■ **What the exercise asks**:
Copy the records from the line with "The Gametime (ms)" to the line with "Is there a majority slice in this chart?", substituting "Trial" for "Attempt" and leaving everything else unchanged.

■ **Records provided**:
#####
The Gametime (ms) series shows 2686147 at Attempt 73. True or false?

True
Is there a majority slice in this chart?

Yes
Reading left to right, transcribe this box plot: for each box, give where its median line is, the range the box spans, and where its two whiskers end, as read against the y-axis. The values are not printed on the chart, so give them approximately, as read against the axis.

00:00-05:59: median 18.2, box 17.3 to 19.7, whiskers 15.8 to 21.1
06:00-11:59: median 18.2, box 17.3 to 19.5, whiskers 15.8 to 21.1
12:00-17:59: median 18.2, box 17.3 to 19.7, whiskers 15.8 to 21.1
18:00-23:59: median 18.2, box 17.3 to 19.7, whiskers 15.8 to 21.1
#####
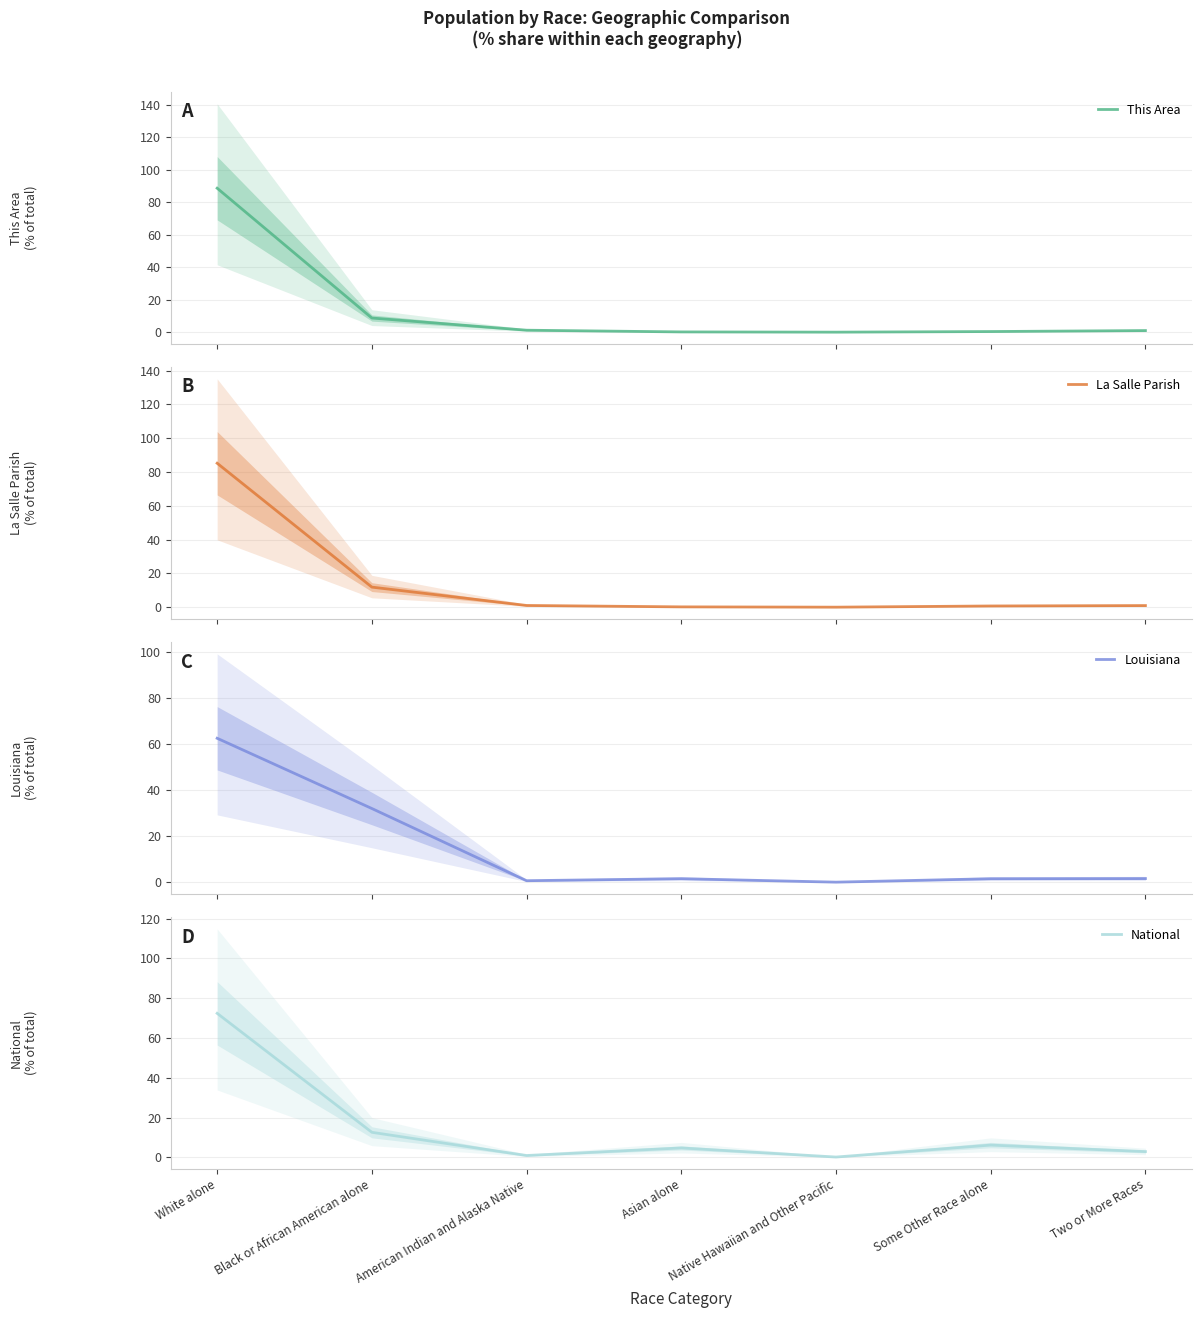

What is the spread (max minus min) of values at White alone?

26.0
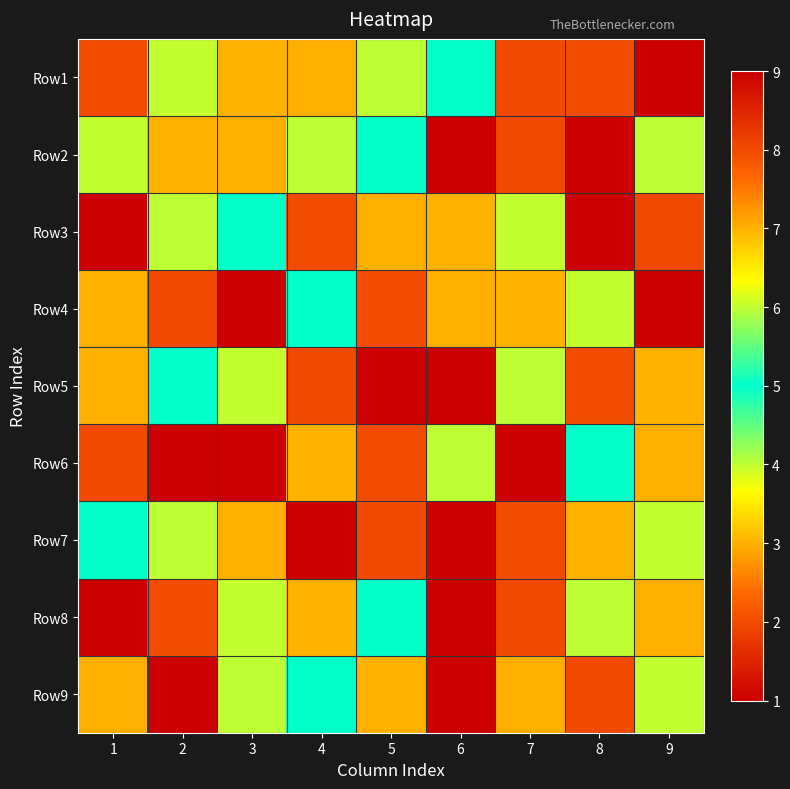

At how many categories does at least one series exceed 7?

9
#####
■ **Reply**:
The Gametime (ms) series shows 2686147 at Trial 73. True or false?

True
Is there a majority slice in this chart?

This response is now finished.